TULUNGAGUNG, beritalima.com- Berdirinya salah satu operator selular di tanah milik HR, di Dusun Sumberejo, Desa Pelem, Kecamatan Campurdarat, Kabupaten Tulungagung, Jawa Timur, masih menjadi polemik beberapa warga.
Hal ini terkait kompensasi kepada warga sekitar. Pasalnya, ada warga yang tidak puas atas nilai kompensasi, karena nominalnya tidak sama atau ada kesan pilih kasih.
Ada yang menerima kompensasi ratusan ribu rupiah, tapi ada pula yang menerima jutaan rupiah. Bahkan ada warga yang sudah menerima, namun tidak mau tandatangan dengan alasan nominalnya sedikit. Karena itu, uang yang telah diterima, masih disimpan.
Tak hanya itu, salah warga, WT, yang rumahnya berada tepat di depan tower, belum mendapat kompensasi. Namun tidak bisa berbuat banyak karena pemilik tanah merupakan oknum perangkat desa setempat. Beberapa warga meminta, agar mereka dikumpulkan supaya ada kata sepakat.
Sementara itu, Kepala Desa Pelem, Muji Alam, mengatakan, semua yang terdampak pembangunan tower, harus mendapatkan kompensasi. Tapi juga harus memperhatikan radius rumah warga dengan tower.
“Yang mendapat kompensasi, nilainyd tidak harus sama. Tetapi harus adil dan merata. Dilihat dari jauh atau dekatnya dengan rumah warga. Semua harus dimaklumi demi kepentingan bersama,” ucap Muji Alam, Minggu (28/3) kemarin.
Diberitakan sebelumnya, pembangunan tower jaringan salah satu operator selular diatas tanah milik HR, di Dusun Sumberejo, Desa Pelem, Kecamatan Campurdarat, Kabupaten Tulungagung, Jawa Timur, dikeluhkan beberapa warga.
Terutama tidak adanya pemberitahuan bahkan sosialisasi pun dilakukan terkesan banyak yang ditutupi.
Mengabaikan prosedur analisis dampak lingkungan (Amdal), namun pembangunannya terus berjalan seolah mengabaikan warga sekitar.
Bahkan tidak banyak yang tahu tower selular apa yang sedang dibangun. Karena masih belum aktif menunggu pemasangan listrik dan jaringan. Tower ini nantinya berfungsi memperkuat sinyal operator salah satu selular untuk wilayah Tulungagung bagian selatan.

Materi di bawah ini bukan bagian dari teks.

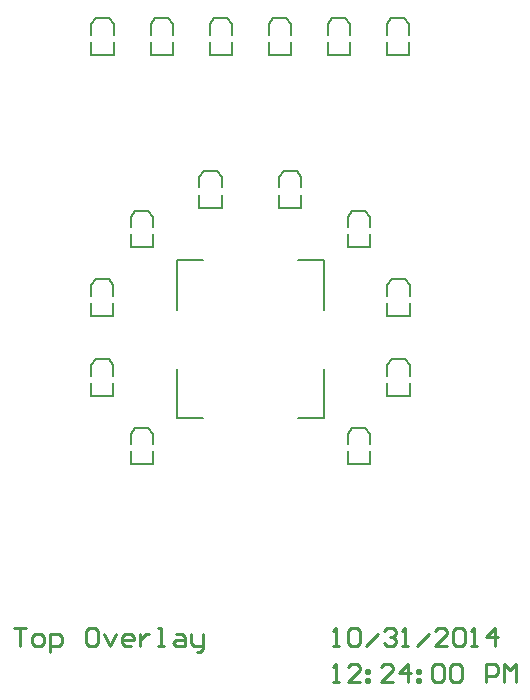
<source format=gto>
%FSLAX25Y25*%
%MOIN*%
G70*
G01*
G75*
G04 Layer_Color=65535*
%ADD10C,0.07874*%
%ADD11R,0.01575X0.02756*%
%ADD12C,0.03937*%
%ADD13C,0.00591*%
%ADD14C,0.01000*%
%ADD15C,0.07087*%
%ADD16R,0.05906X0.05906*%
%ADD17C,0.05906*%
%ADD18R,0.05906X0.05906*%
%ADD19C,0.02441*%
%ADD20C,0.01969*%
%ADD21C,0.04000*%
%ADD22C,0.06299*%
%ADD23O,0.09449X0.12598*%
%ADD24C,0.04762*%
%ADD25C,0.11024*%
%ADD26C,0.03563*%
%ADD27R,0.03543X0.02756*%
%ADD28R,0.04331X0.03937*%
%ADD29R,0.02756X0.03543*%
%ADD30R,0.05906X0.02362*%
%ADD31R,0.07087X0.03150*%
%ADD32R,0.05906X0.05118*%
%ADD33O,0.06496X0.02165*%
%ADD34O,0.02165X0.06496*%
%ADD35R,0.06102X0.13583*%
%ADD36R,0.06102X0.04331*%
%ADD37R,0.06102X0.04331*%
%ADD38C,0.01575*%
%ADD39C,0.03937*%
%ADD40C,0.00787*%
D14*
X-78740Y-96364D02*
X-74741D01*
X-76741D01*
Y-102362D01*
X-71742D02*
X-69743D01*
X-68743Y-101363D01*
Y-99363D01*
X-69743Y-98364D01*
X-71742D01*
X-72742Y-99363D01*
Y-101363D01*
X-71742Y-102362D01*
X-66744Y-104362D02*
Y-98364D01*
X-63745D01*
X-62745Y-99363D01*
Y-101363D01*
X-63745Y-102362D01*
X-66744D01*
X-51749Y-96364D02*
X-53748D01*
X-54748Y-97364D01*
Y-101363D01*
X-53748Y-102362D01*
X-51749D01*
X-50749Y-101363D01*
Y-97364D01*
X-51749Y-96364D01*
X-48750Y-98364D02*
X-46751Y-102362D01*
X-44751Y-98364D01*
X-39753Y-102362D02*
X-41752D01*
X-42752Y-101363D01*
Y-99363D01*
X-41752Y-98364D01*
X-39753D01*
X-38753Y-99363D01*
Y-100363D01*
X-42752D01*
X-36754Y-98364D02*
Y-102362D01*
Y-100363D01*
X-35754Y-99363D01*
X-34754Y-98364D01*
X-33755D01*
X-30756Y-102362D02*
X-28756D01*
X-29756D01*
Y-96364D01*
X-30756D01*
X-24758Y-98364D02*
X-22758D01*
X-21759Y-99363D01*
Y-102362D01*
X-24758D01*
X-25757Y-101363D01*
X-24758Y-100363D01*
X-21759D01*
X-19759Y-98364D02*
Y-101363D01*
X-18760Y-102362D01*
X-15761D01*
Y-103362D01*
X-16760Y-104362D01*
X-17760D01*
X-15761Y-102362D02*
Y-98364D01*
X27559Y-102362D02*
X29558D01*
X28559D01*
Y-96364D01*
X27559Y-97364D01*
X32557D02*
X33557Y-96364D01*
X35557D01*
X36556Y-97364D01*
Y-101363D01*
X35557Y-102362D01*
X33557D01*
X32557Y-101363D01*
Y-97364D01*
X38555Y-102362D02*
X42554Y-98364D01*
X44554Y-97364D02*
X45553Y-96364D01*
X47553D01*
X48552Y-97364D01*
Y-98364D01*
X47553Y-99363D01*
X46553D01*
X47553D01*
X48552Y-100363D01*
Y-101363D01*
X47553Y-102362D01*
X45553D01*
X44554Y-101363D01*
X50552Y-102362D02*
X52551D01*
X51551D01*
Y-96364D01*
X50552Y-97364D01*
X55550Y-102362D02*
X59549Y-98364D01*
X65547Y-102362D02*
X61548D01*
X65547Y-98364D01*
Y-97364D01*
X64547Y-96364D01*
X62548D01*
X61548Y-97364D01*
X67546D02*
X68546Y-96364D01*
X70545D01*
X71545Y-97364D01*
Y-101363D01*
X70545Y-102362D01*
X68546D01*
X67546Y-101363D01*
Y-97364D01*
X73544Y-102362D02*
X75543D01*
X74544D01*
Y-96364D01*
X73544Y-97364D01*
X81542Y-102362D02*
Y-96364D01*
X78543Y-99363D01*
X82541D01*
X27559Y-114173D02*
X29558D01*
X28559D01*
Y-108175D01*
X27559Y-109175D01*
X36556Y-114173D02*
X32557D01*
X36556Y-110175D01*
Y-109175D01*
X35557Y-108175D01*
X33557D01*
X32557Y-109175D01*
X38555Y-110175D02*
X39555D01*
Y-111174D01*
X38555D01*
Y-110175D01*
Y-113174D02*
X39555D01*
Y-114173D01*
X38555D01*
Y-113174D01*
X47553Y-114173D02*
X43554D01*
X47553Y-110175D01*
Y-109175D01*
X46553Y-108175D01*
X44554D01*
X43554Y-109175D01*
X52551Y-114173D02*
Y-108175D01*
X49552Y-111174D01*
X53551D01*
X55550Y-110175D02*
X56550D01*
Y-111174D01*
X55550D01*
Y-110175D01*
Y-113174D02*
X56550D01*
Y-114173D01*
X55550D01*
Y-113174D01*
X60548Y-109175D02*
X61548Y-108175D01*
X63547D01*
X64547Y-109175D01*
Y-113174D01*
X63547Y-114173D01*
X61548D01*
X60548Y-113174D01*
Y-109175D01*
X66546D02*
X67546Y-108175D01*
X69546D01*
X70545Y-109175D01*
Y-113174D01*
X69546Y-114173D01*
X67546D01*
X66546Y-113174D01*
Y-109175D01*
X78543Y-114173D02*
Y-108175D01*
X81542D01*
X82541Y-109175D01*
Y-111174D01*
X81542Y-112174D01*
X78543D01*
X84541Y-114173D02*
Y-108175D01*
X86540Y-110175D01*
X88539Y-108175D01*
Y-114173D01*
D40*
X-24606Y-26378D02*
X-15748D01*
X-24606D02*
Y-9843D01*
Y9843D02*
Y26378D01*
X-15748D01*
X15748Y-26378D02*
X24606D01*
Y-9843D01*
Y9843D02*
Y26378D01*
X15748D02*
X24606D01*
X45472Y94882D02*
Y99213D01*
Y94882D02*
X52953D01*
X45472Y101575D02*
Y105118D01*
X47047Y107087D01*
X51378D01*
X52953Y94882D02*
Y99213D01*
Y101575D02*
Y105118D01*
X51378Y107087D02*
X52953Y105118D01*
X25787Y94882D02*
Y99213D01*
Y94882D02*
X33268D01*
X25787Y101575D02*
Y105118D01*
X27362Y107087D01*
X31693D01*
X33268Y94882D02*
Y99213D01*
Y101575D02*
Y105118D01*
X31693Y107087D02*
X33268Y105118D01*
X6102Y94882D02*
Y99213D01*
Y94882D02*
X13583D01*
X6102Y101575D02*
Y105118D01*
X7677Y107087D01*
X12008D01*
X13583Y94882D02*
Y99213D01*
Y101575D02*
Y105118D01*
X12008Y107087D02*
X13583Y105118D01*
X-13583Y94882D02*
Y99213D01*
Y94882D02*
X-6102D01*
X-13583Y101575D02*
Y105118D01*
X-12008Y107087D01*
X-7677D01*
X-6102Y94882D02*
Y99213D01*
Y101575D02*
Y105118D01*
X-7677Y107087D02*
X-6102Y105118D01*
X-33268Y94882D02*
Y99213D01*
Y94882D02*
X-25787D01*
X-33268Y101575D02*
Y105118D01*
X-31693Y107087D01*
X-27362D01*
X-25787Y94882D02*
Y99213D01*
Y101575D02*
Y105118D01*
X-27362Y107087D02*
X-25787Y105118D01*
X-52953Y94882D02*
Y99213D01*
Y94882D02*
X-45472D01*
X-52953Y101575D02*
Y105118D01*
X-51378Y107087D01*
X-47047D01*
X-45472Y94882D02*
Y99213D01*
Y101575D02*
Y105118D01*
X-47047Y107087D02*
X-45472Y105118D01*
X32450Y-41702D02*
Y-37372D01*
Y-41702D02*
X39931D01*
X32450Y-35009D02*
Y-31466D01*
X34025Y-29498D01*
X38356D01*
X39931Y-41702D02*
Y-37372D01*
Y-35009D02*
Y-31466D01*
X38356Y-29498D02*
X39931Y-31466D01*
X45697Y-18758D02*
Y-14428D01*
Y-18758D02*
X53177D01*
X45697Y-12066D02*
Y-8522D01*
X47272Y-6554D01*
X51603D01*
X53177Y-18758D02*
Y-14428D01*
Y-12066D02*
Y-8522D01*
X51603Y-6554D02*
X53177Y-8522D01*
X45697Y7735D02*
Y12066D01*
Y7735D02*
X53177D01*
X45697Y14428D02*
Y17971D01*
X47272Y19940D01*
X51603D01*
X53177Y7735D02*
Y12066D01*
Y14428D02*
Y17971D01*
X51603Y19940D02*
X53177Y17971D01*
X32450Y30679D02*
Y35009D01*
Y30679D02*
X39931D01*
X32450Y37372D02*
Y40915D01*
X34025Y42883D01*
X38356D01*
X39931Y30679D02*
Y35009D01*
Y37372D02*
Y40915D01*
X38356Y42883D02*
X39931Y40915D01*
X9506Y43925D02*
Y48256D01*
Y43925D02*
X16987D01*
X9506Y50618D02*
Y54162D01*
X11081Y56130D01*
X15412D01*
X16987Y43925D02*
Y48256D01*
Y50618D02*
Y54162D01*
X15412Y56130D02*
X16987Y54162D01*
X-16987Y43925D02*
Y48256D01*
Y43925D02*
X-9506D01*
X-16987Y50618D02*
Y54162D01*
X-15412Y56130D01*
X-11081D01*
X-9506Y43925D02*
Y48256D01*
Y50618D02*
Y54162D01*
X-11081Y56130D02*
X-9506Y54162D01*
X-39931Y30679D02*
Y35009D01*
Y30679D02*
X-32450D01*
X-39931Y37372D02*
Y40915D01*
X-38356Y42883D01*
X-34025D01*
X-32450Y30679D02*
Y35009D01*
Y37372D02*
Y40915D01*
X-34025Y42883D02*
X-32450Y40915D01*
X-53177Y7735D02*
Y12066D01*
Y7735D02*
X-45697D01*
X-53177Y14428D02*
Y17971D01*
X-51603Y19940D01*
X-47272D01*
X-45697Y7735D02*
Y12066D01*
Y14428D02*
Y17971D01*
X-47272Y19940D02*
X-45697Y17971D01*
X-53177Y-18758D02*
Y-14428D01*
Y-18758D02*
X-45697D01*
X-53177Y-12066D02*
Y-8522D01*
X-51603Y-6554D01*
X-47272D01*
X-45697Y-18758D02*
Y-14428D01*
Y-12066D02*
Y-8522D01*
X-47272Y-6554D02*
X-45697Y-8522D01*
X-39931Y-41702D02*
Y-37372D01*
Y-41702D02*
X-32450D01*
X-39931Y-35009D02*
Y-31466D01*
X-38356Y-29498D01*
X-34025D01*
X-32450Y-41702D02*
Y-37372D01*
Y-35009D02*
Y-31466D01*
X-34025Y-29498D02*
X-32450Y-31466D01*
M02*

</source>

Salah satu warga setempat, JN, menuturkan, dari awal pembangunan tower ini, selaku warga sekitar yang terdampak dan masuk radius keamanan, tidak pernah diajak bicara.
“Tiba-tiba datang material untuk pembangunan tower. Hanya segelintir dari kami yang mendapat kompensasi. Itupun tidak merata. Sehingga timbul kecemburuan sosial di sekitar tower,” ungkap JN, Minggu 28 Maret 2021.
Padahal jika melihat resikonya, lanjutnya, tidak menutup kemungkinan akan memakan korban jika ada bencana robohnya tower.
“Itupun juga tidak disosialisasikan sebelumnya oleh pemilik lahan kepada warga,” tandasnya.
“Kami semua dianggap orang bodoh dan mudah dikelabuhi. Sehingga apapun yang dia lakukan seolah tidak butuh penjelasan dan masukan dari kita semua,” pungkasnya. (Dst/editor: Dibyo).